In a modest, cluttered office on the sixth floor of Chicago’s Tribune Tower, the future of American newspapers looks to its past. It is here that Lee Abrams, a former radio consultant and the new “chief innovation officer” for the Tribune Company, seeks inspiration in stacks of yellowing front pages. He likes old-school screaming headlines, he says, front-page cartoons, the tradition of reporters as stars. Then, on his computer screen, he clicks through PDFs showing bold new page designs for what he calls the “relaunching” of the Baltimore Sun, the Chicago Tribune, and eight other American newspapers that came under his creative aegis in April of this year.
Abrams, silver-haired and mustachioed, talks about the future of newspapers with the unbound enthusiasm of a college student. In his day-to-day uniform of black long-sleeved T-shirt and dark slacks, he finds himself a stranger among the oxford-cloth inhabitants of the newsroom. He doesn’t look like them and he doesn’t speak their language, but to his and everyone’s surprise, Abrams is suddenly one of the most prominent people in newspaper publishing—and certainly among the busiest.
This summer, just past the midpoint in print journalism’s annus horribilis—an analyst quoted in The New York Times called it “the worst year for the newspaper business since the Depression”—you would have needed a GPS to track the frenetic, fifty-five-year-old Abrams: en route from Chicago to Baltimore to see the redesigns at the Sun, descending through the smoggy skies above lax, ready to bust through the creative vapor lock at the Los Angeles Times—meeting-and-greeting and piping up about the need for the newspaper to “own” entertainment coverage (and paint their executives’ big black SUVS with colorful logos). In Hartford and Allentown, as well as Orlando and Fort Lauderdale, he flew in on similar missions.
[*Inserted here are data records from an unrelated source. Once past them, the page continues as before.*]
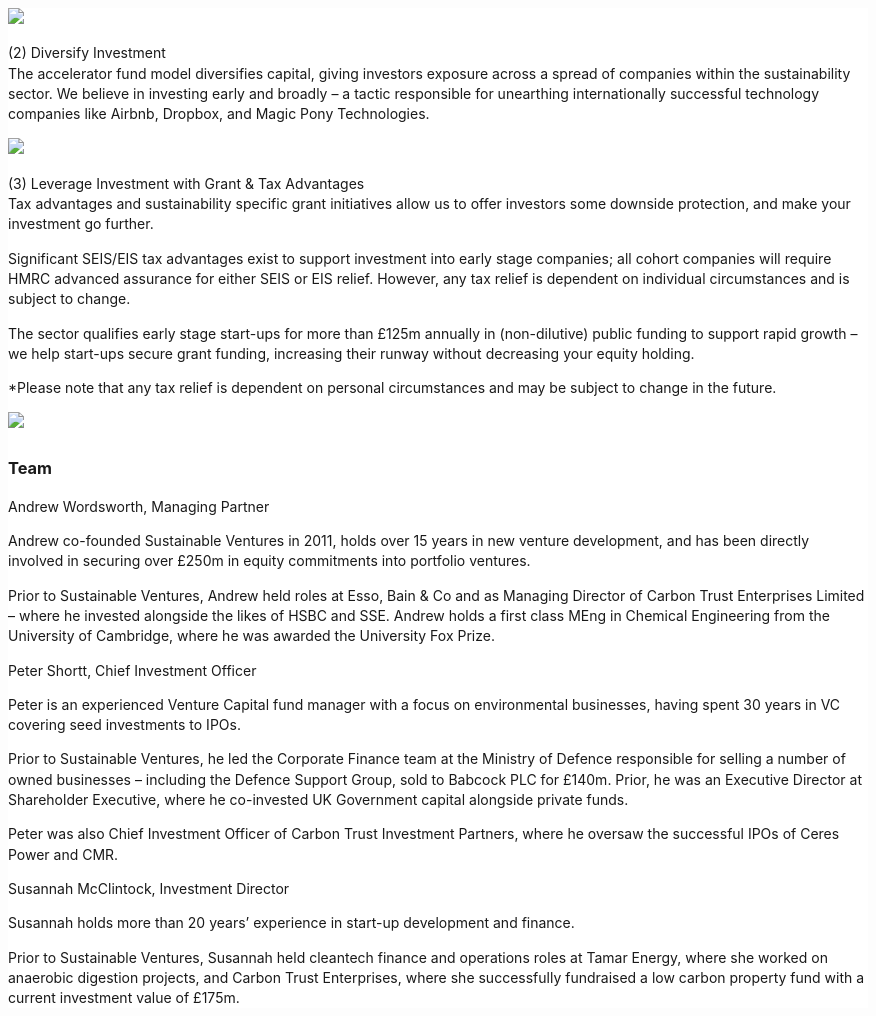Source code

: ![](/img/seedrs/uploads/startup/section_image/image/15037/4t8r221dszcht4ztgx0w53vhswwskr3/Screen_Shot_2017-05-04_at_4.41.04_PM__1_.png?rect=0%2C0%2C600%2C113&w=600&fit=clip&s=46ef8537a126333ea97af2bd8207ef1e)

(2) Diversify Investment <br>The accelerator fund model diversifies capital, giving investors exposure across a spread of companies within the sustainability sector. We believe in investing early and broadly – a tactic responsible for unearthing internationally successful technology companies like Airbnb, Dropbox, and Magic Pony Technologies.

![](/img/seedrs/uploads/startup/section_image/image/15038/4vt4cvmcu8m8jbgnw45w8z0clz63yiy/Screen_Shot_2017-05-05_at_9.56.44_AM__1_.png?rect=0%2C0%2C600%2C111&w=600&fit=clip&s=d360ac1a67449aa3307e0181cca74b1d)

(3) Leverage Investment with Grant &amp; Tax Advantages <br>Tax advantages and sustainability specific grant initiatives allow us to offer investors some downside protection, and make your investment go further.

Significant SEIS/EIS tax advantages exist to support investment into early stage companies; all cohort companies will require HMRC advanced assurance for either SEIS or EIS relief. However, any tax relief is dependent on individual circumstances and is subject to change.

The sector qualifies early stage start-ups for more than £125m annually in (non-dilutive) public funding to support rapid growth – we help start-ups secure grant funding, increasing their runway without decreasing your equity holding.

*Please note that any tax relief is dependent on personal circumstances and may be subject to change in the future.

![](/img/seedrs/uploads/startup/section_image/image/15440/k3074erzx52dsrv7x4taaq2ogx9tobj/unnamed.jpg?rect=0%2C0%2C5760%2C3840&w=600&fit=clip&s=e2b9351fdce3addf5cfe6c4b387536a9)

### Team

Andrew Wordsworth, Managing Partner

Andrew co-founded Sustainable Ventures in 2011, holds over 15 years in new venture development, and has been directly involved in securing over £250m in equity commitments into portfolio ventures.

Prior to Sustainable Ventures, Andrew held roles at Esso, Bain &amp; Co and as Managing Director of Carbon Trust Enterprises Limited – where he invested alongside the likes of HSBC and SSE. Andrew holds a first class MEng in Chemical Engineering from the University of Cambridge, where he was awarded the University Fox Prize.

Peter Shortt, Chief Investment Officer

Peter is an experienced Venture Capital fund manager with a focus on environmental businesses, having spent 30 years in VC covering seed investments to IPOs.

Prior to Sustainable Ventures, he led the Corporate Finance team at the Ministry of Defence responsible for selling a number of owned businesses – including the Defence Support Group, sold to Babcock PLC for £140m. Prior, he was an Executive Director at Shareholder Executive, where he co-invested UK Government capital alongside private funds.

Peter was also Chief Investment Officer of Carbon Trust Investment Partners, where he oversaw the successful IPOs of Ceres Power and CMR.

Susannah McClintock, Investment Director

Susannah holds more than 20 years’ experience in start-up development and finance.

Prior to Sustainable Ventures, Susannah held cleantech finance and operations roles at Tamar Energy, where she worked on anaerobic digestion projects, and Carbon Trust Enterprises, where she successfully fundraised a low carbon property fund with a current investment value of £175m.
And if his corporeal presence was missing, his brainstorms bounced off the satellites carrying Tribune’s newly revamped TV superstation,WGN-America. Meanwhile, and more to the point of this story, his ebullient and exhortative memos—some have called them jaw-droppingly crazy—were landing softly in the inboxes of cringing journalists and editors from coast to coast.
Urgency! It’s a media war out there that is not being won . . . but can. Recipe for failure: Focus Group . . . evaluate the focus . . . group . . . have a committee meeting to evaluate . . . more focus groups. This isn’t rocket science. It’s hard logistically . . . but growing isn’t rocket science. The biggest problem is lack of urgency.
Based on these stream-of-consciousness blog entries-turned-e-mails, Abrams has been dismissed by his new colleagues as a “lunatic,” a “barbarian,” a buffoon whose writing style is Ted Kaczynski-meets-Dan Quayle. With the arrival of this alien change agent, there have been mutterings about the end of journalism as we know it. A certain amount of anxious animosity might well be expected from shell-shocked newsroom vets in 2008. Even as they parodied and forwarded Abrams’s memos to one another in disbelief, they sifted his ravings for omens that might reveal something about the future of their jobs.
In the first half of the year, newspaper revenue went into free fall, damaged by long-term (Craigslist) and short-term (housing bust) trends. Gannett, the country’s largest newspaper chain, saw its second quarter ad revenue drop 13.5 percent from a year earlier and in August announced that it would cut a thousand jobs from its newspapers; the New York Times Media Group dropped 9.5 percent in ad revenue. Profits fell; layoffs followed buyouts. The Atlanta Journal-Constitution cut almost two hundred jobs—8 percent of its total workforce. The Wall Street Journal eliminated fifty editing positions. The Chicago Tribune announced cuts of 120 newsroom jobs, 14 percent of its staff. The Los Angeles Times will lose 135 newsroom jobs, the Baltimore Sun sixty, the Orlando Sentinel fifty-two. In the month of July 2008, some one thousand American newspapermen and women were told to find other employment.
Into this morbid and rancorous atmosphere strode Abrams, a self-described “civilian” of print media, a man whose buoyancy can piss off a hard-shelled journalist in less than thirty seconds. And now he sits at the top of the corporate masthead of a media colossus employing more than 4,500 journalists worldwide. Tribune Company, the nation’s second-largest publisher of newspapers, is the very definition of a media giant: it owns the Trib, the Sun, and the L.A. Times, but also the Hartford Courant, the Orlando Sentinel, a handful of smaller-circulation papers, Chicago’s WGN-AM radio station, and more than twenty-seven television stations—all now in Abrams’s purview. But wait, there’s more. Tribune owns Hoy, a Spanish-language daily published in two major markets, and two Spanish-language weeklies in Florida. It owns the free paper amNewYork and the Chicago Cubs baseball team.